Pur nella rassegnazione più nominata, la speranza, a discapito di quel nostro idioma che sentenzia per chi vive sperando fa una brutta fine, ci sentiamo di proporla, nell’immaginaria chimera che qualche politico avveduto la colga. La nostra proposta che riteniamo imprenditoriale è un aggettivo abusato e utilizzato spesso a sproposito e a volte con poca cognizione di causa buttato a casaccio: Qualità.
Nel mondo l’appetito sta crescendo quasi quanto la fame, e nessuno può fermare questa tendenza come nessuno potrà fare a meno di chi produce derrate alimentari, la storia insegna. Forse non è carino ricordare certi periodi, ma è più delittuoso trascurare le produzioni agricole interne e più responsabile è chi lo fa.
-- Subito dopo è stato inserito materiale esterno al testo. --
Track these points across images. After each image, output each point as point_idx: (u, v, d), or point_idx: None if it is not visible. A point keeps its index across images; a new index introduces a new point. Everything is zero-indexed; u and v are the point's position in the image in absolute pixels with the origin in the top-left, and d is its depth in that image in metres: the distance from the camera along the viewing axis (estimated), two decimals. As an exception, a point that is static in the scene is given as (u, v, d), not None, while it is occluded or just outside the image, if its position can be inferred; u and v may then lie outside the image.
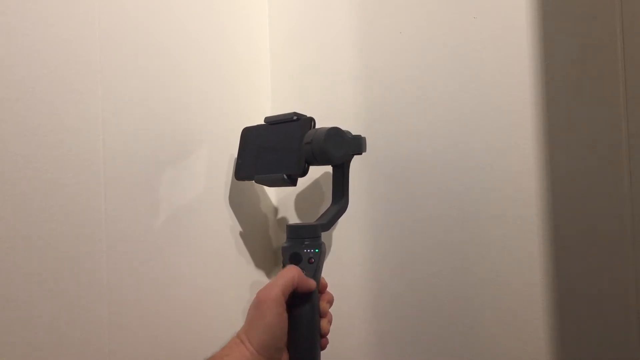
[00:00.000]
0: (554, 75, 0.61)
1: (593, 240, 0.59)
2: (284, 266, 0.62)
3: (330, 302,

Avremo la nostra perestrojka e ne usciremo, chi ridotto male e chi a capo del nuovo sistema, così anche per noi ci sarà chi soccombe, ma ci sarà chi soddisferà i palati più esigenti. Gli imprenditori capaci, chi avrà lo spazio, il sapere agronomico, imprenditoriale, la capacità di guardare con intelligenza oltre l’orizzonte avrà il suo naturale risveglio per ragioni oggettive quali quella di essere un agricoltore italiano, in un contesto unico ed irripetibile.
Questa è la qualità da riscoprire e da premiare, la qualità conoscitiva, la qualità dell’autogestione e non della delega, la qualità della salubrità e non della furbizia, la qualità della scelta; dell’attrezzatura, del mercato, del fornitore, riscoprire e credere nella nostra qualità, quella dei nostri padri e meno a quella adulata dei venditori di fumo e di chiacchiere che sanno solo nascondersi nei palazzi troppo cittadini per noi agricoltori.